As with his on-camera design clients, Durie tackled the renovation by drawing ideas from his travels. He cites inspirations that include modernist architect Albert Frey’s Frey House II in Palm Springs; the green roof of the California Academy of Sciences in San Francisco; Corkscrew Canyon in Sedona, Ariz.; Patrick Blanc’s vertical gardens in Paris; and the beaches of Miami, among other destinations.

With the help of show regulars Beth Edelstein and Stephen Zimpel, Durie accomplishes the makeover by day-lighting several exterior walls of the modest, L-shaped 1954 residence. He added restaurant-style retractable glass doors to the living room and opened up a bedroom wall with twin pivoting panels covered in orchids and tropicals; each section swings outward on tracks to flood the room with garden breezes, scents and sounds.
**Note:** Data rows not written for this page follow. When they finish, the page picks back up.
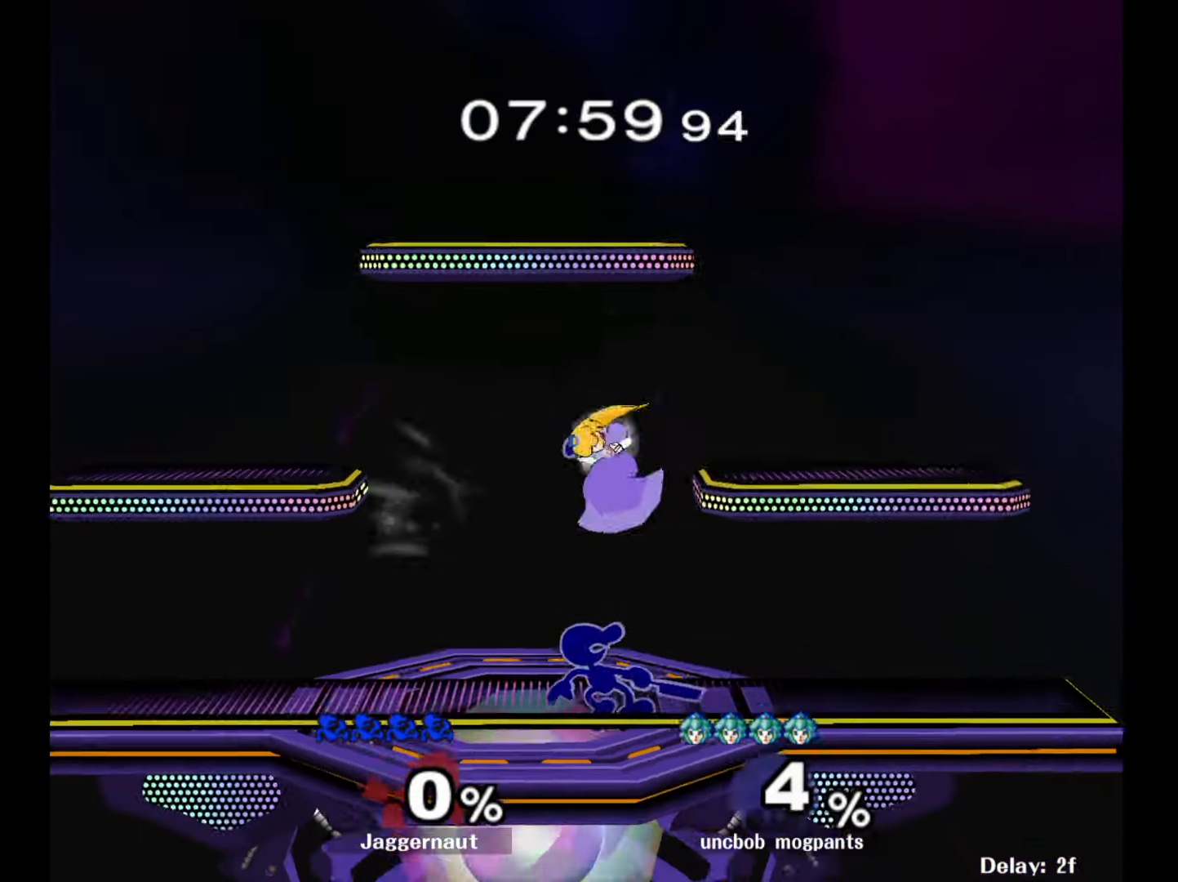
{"buttons": ["R1"], "left_stick": "center", "right_stick": "center", "events": [[50, "B", "up"], [467, "R1", "down"]]}
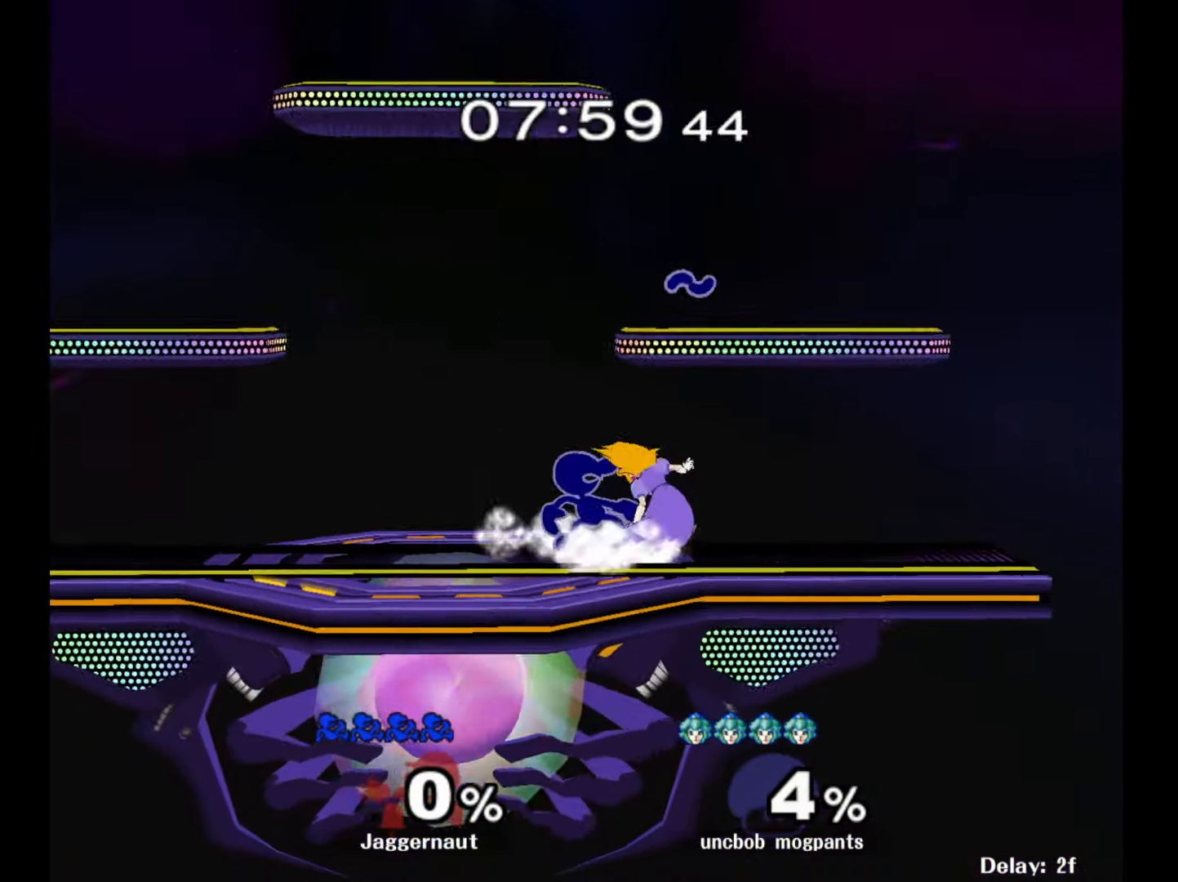
{"buttons": ["R1"], "left_stick": "center", "right_stick": "center", "events": []}
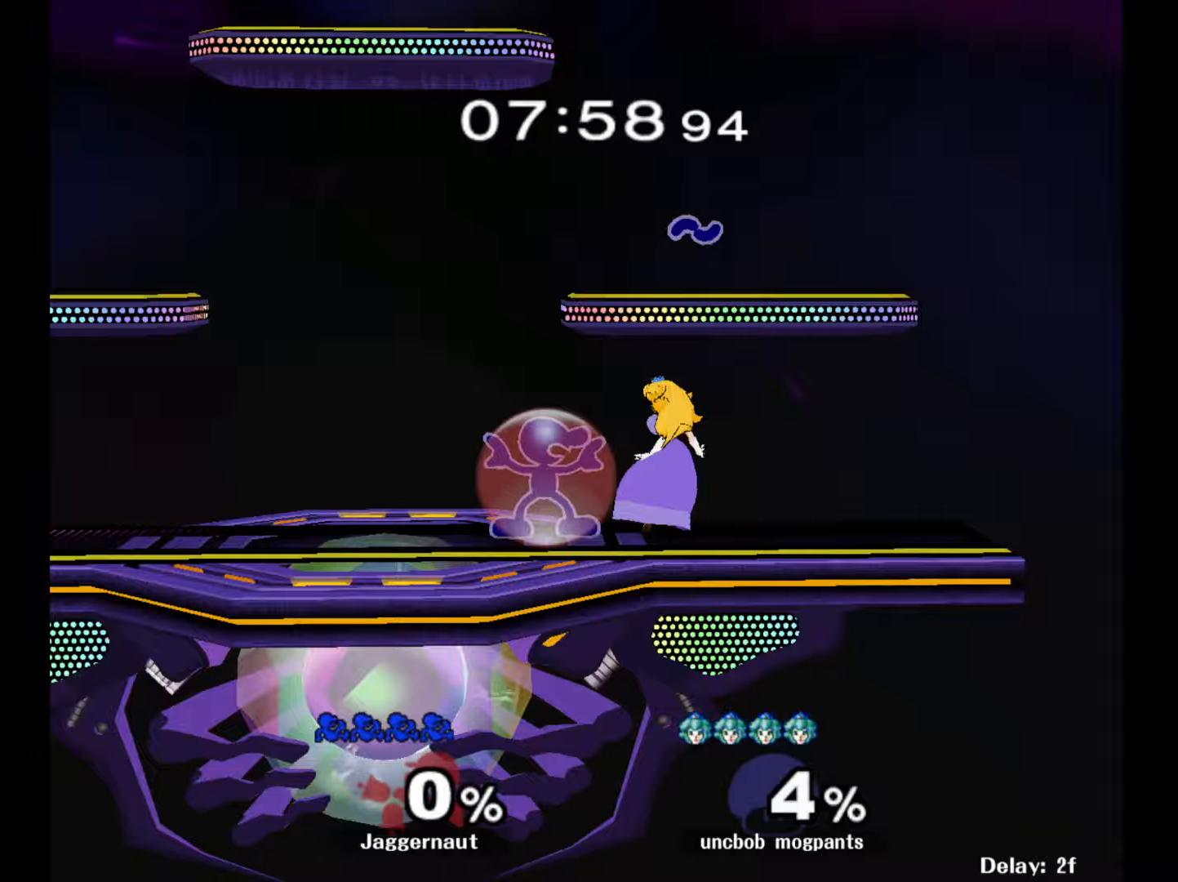
{"buttons": [], "left_stick": "center", "right_stick": "center", "events": [[100, "Y", "down"], [283, "R1", "up"], [283, "Y", "up"], [383, "right_stick", "down"], [400, "left_stick", "up-left"], [467, "right_stick", "center"], [500, "left_stick", "center"]]}
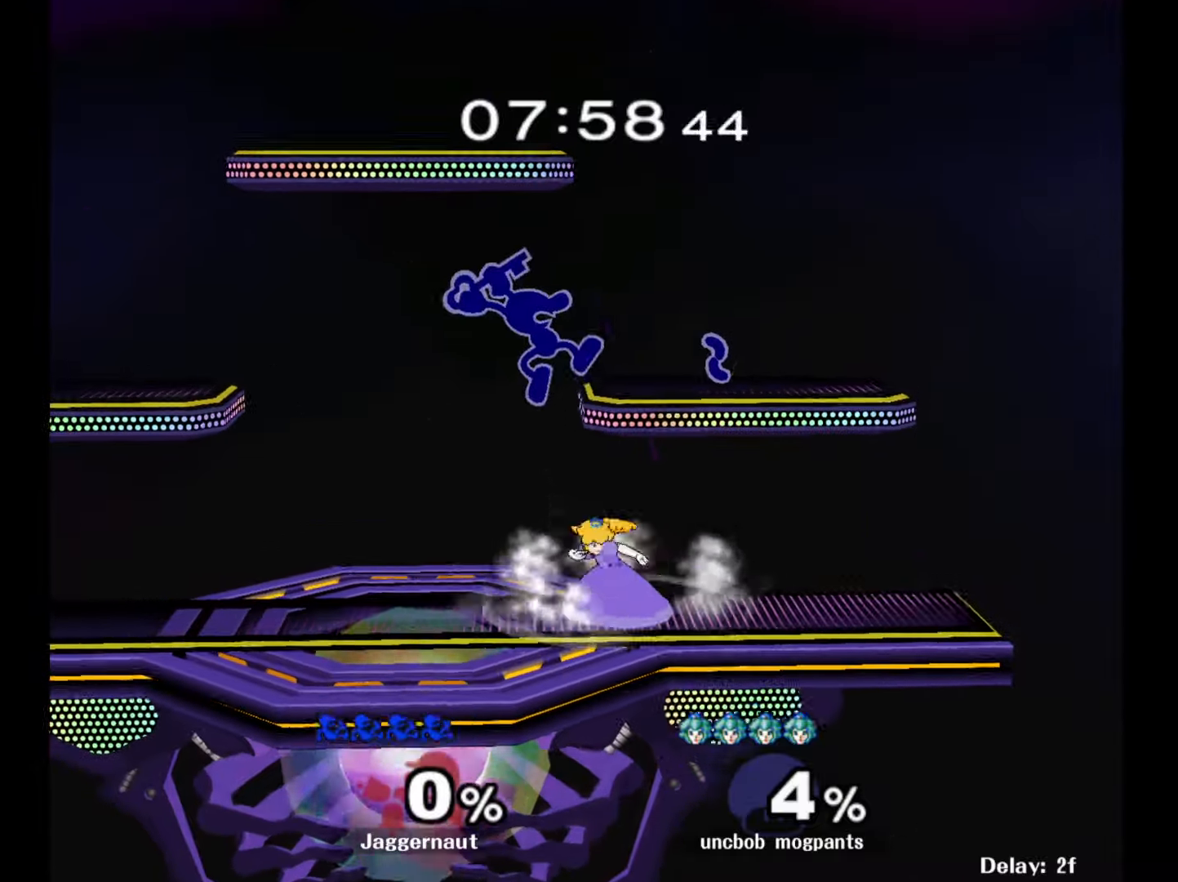
{"buttons": ["R1"], "left_stick": "down", "right_stick": "center", "events": [[100, "left_stick", "down-right"], [200, "left_stick", "right"], [400, "R1", "down"], [450, "left_stick", "down"]]}
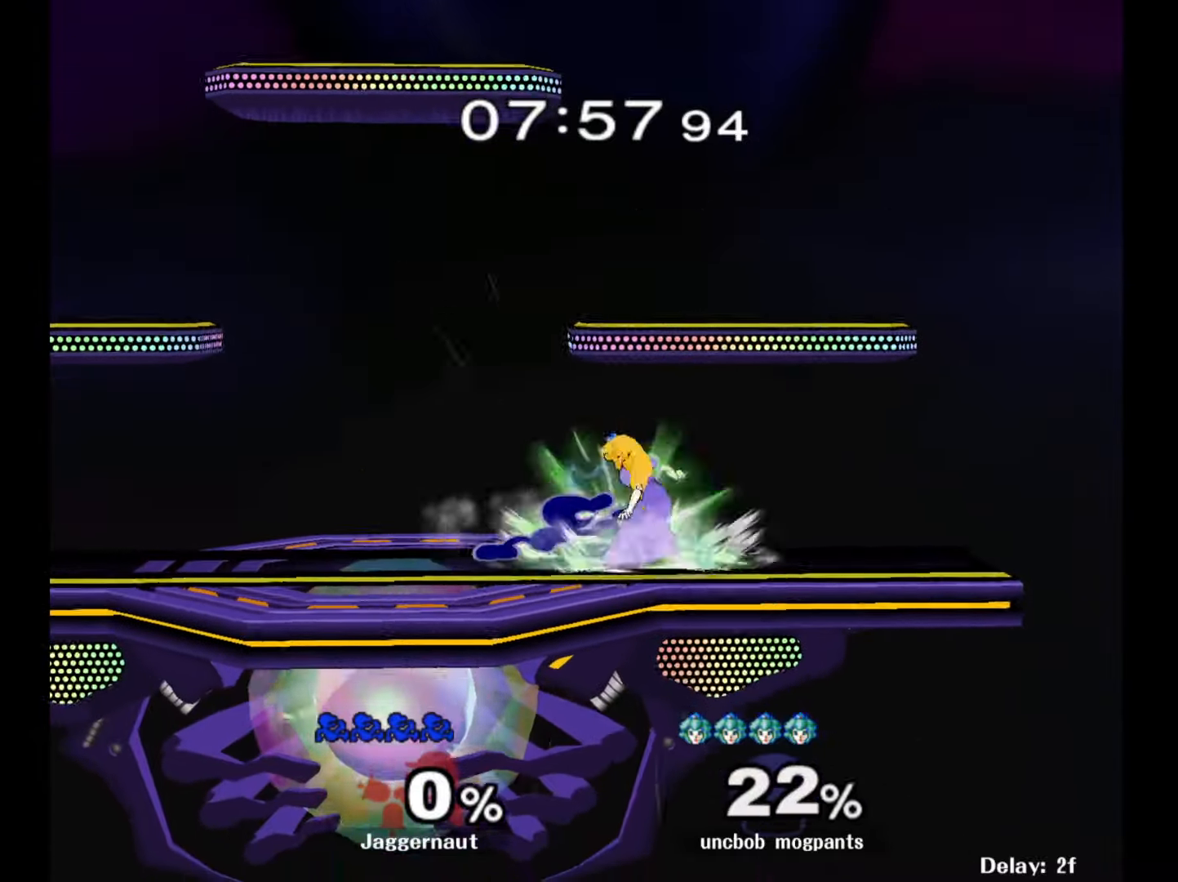
{"buttons": [], "left_stick": "down", "right_stick": "center", "events": [[33, "R1", "up"], [150, "A", "down"], [217, "A", "up"], [283, "A", "down"], [383, "A", "up"]]}
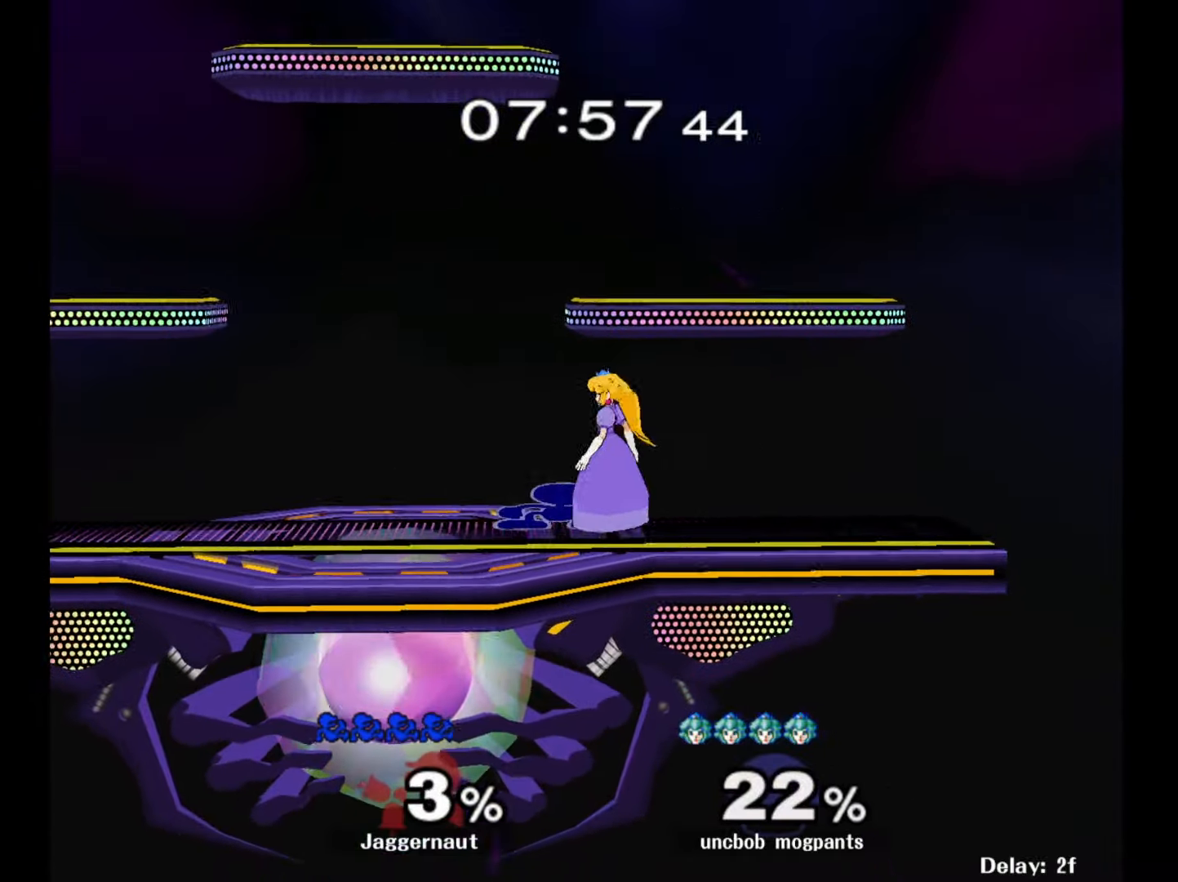
{"buttons": [], "left_stick": "center", "right_stick": "center", "events": [[67, "A", "down"], [183, "A", "up"], [400, "left_stick", "center"]]}
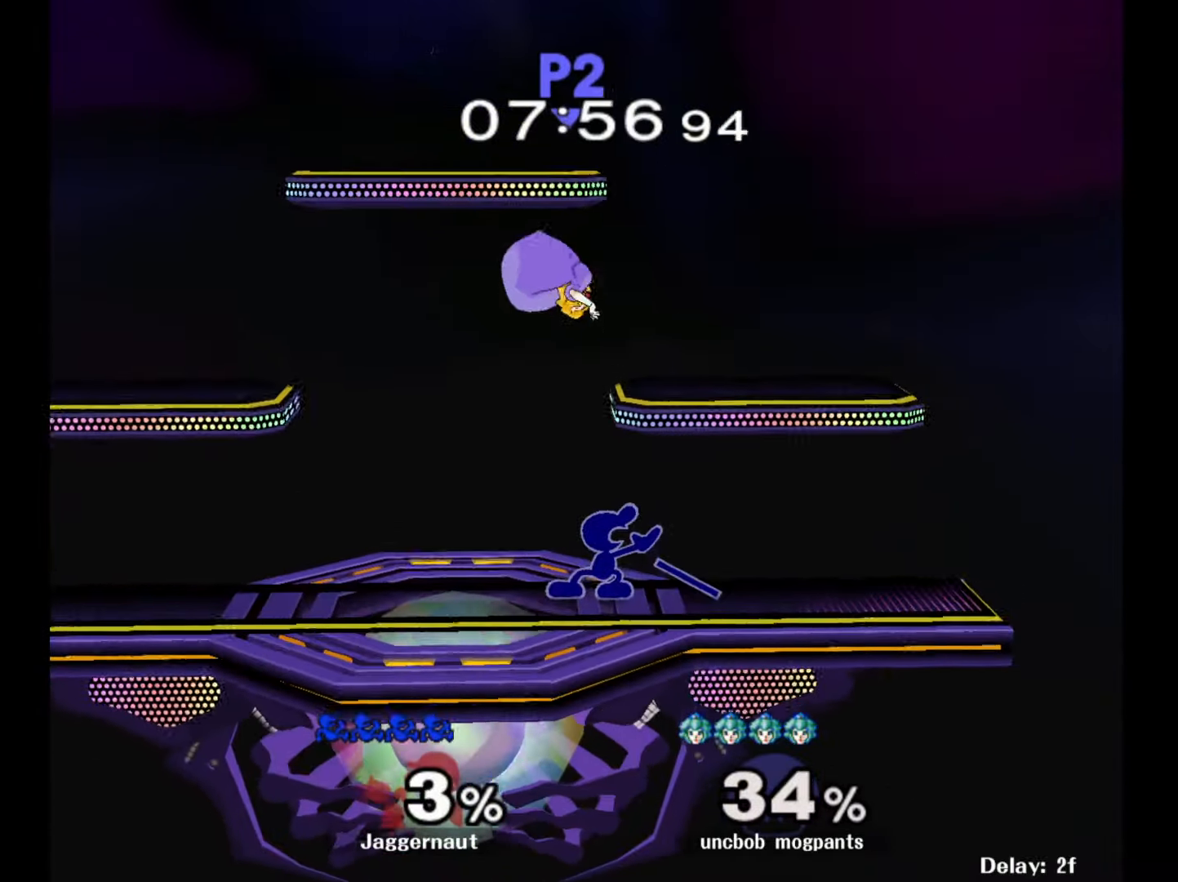
{"buttons": [], "left_stick": "left", "right_stick": "center", "events": [[117, "Y", "down"], [233, "A", "down"], [283, "Y", "up"], [317, "left_stick", "left"], [383, "A", "up"]]}
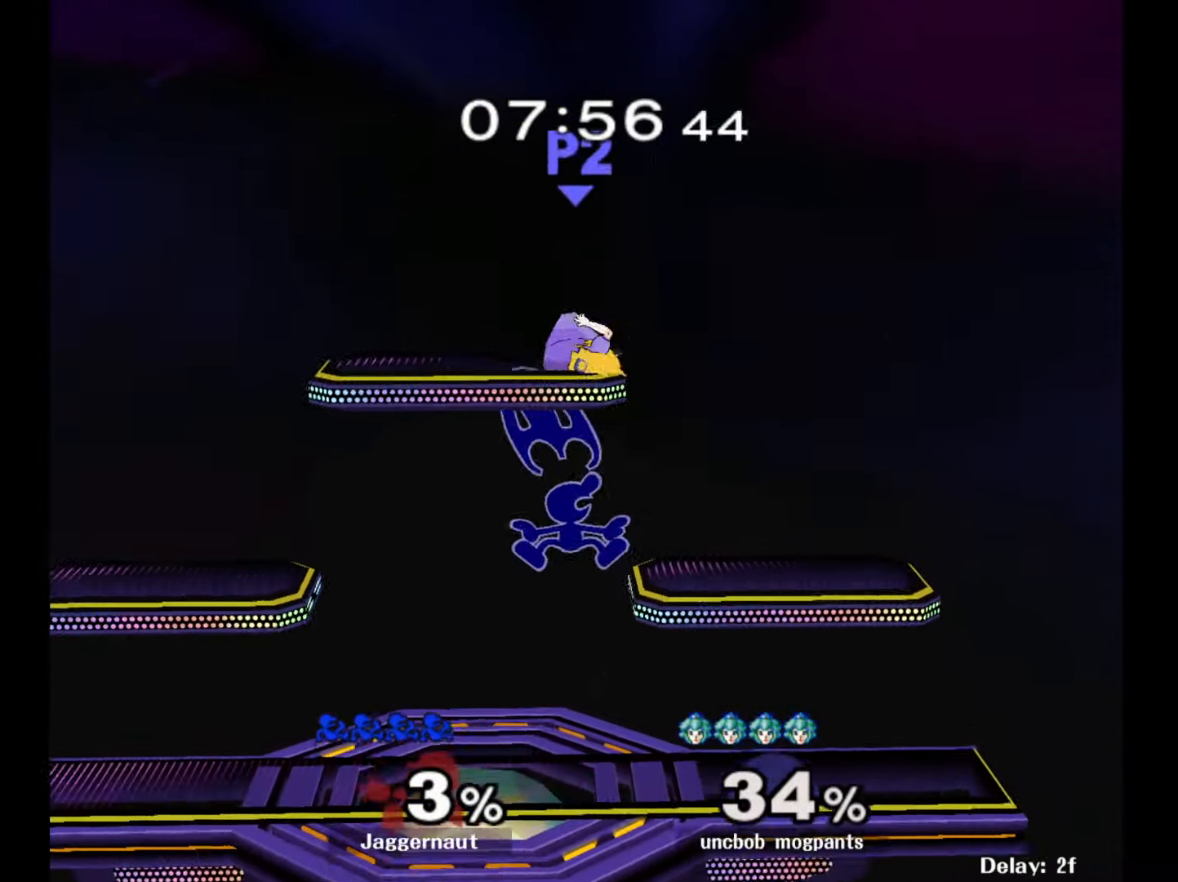
{"buttons": [], "left_stick": "down-right", "right_stick": "center", "events": [[50, "left_stick", "center"], [100, "left_stick", "right"], [483, "left_stick", "down-right"]]}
Cushioned daybeds line the narrow space between the re-clad swimming pool and the perimeter fence, now a vertical garden. The dining pavilion was built into the hillside so its planted roof feels integrated with the terrain above Durie’s property. An outdoor shower, vanity and wood-wrapped, Japanese-inspired sunken bathtub are tucked in a private corner, and a stainless steel outdoor kitchen with grill has been set up poolside. “You wouldn’t have a garden without havin’ a barbie,” Durie points out while cooking for friends and neighbors at the end of the episode.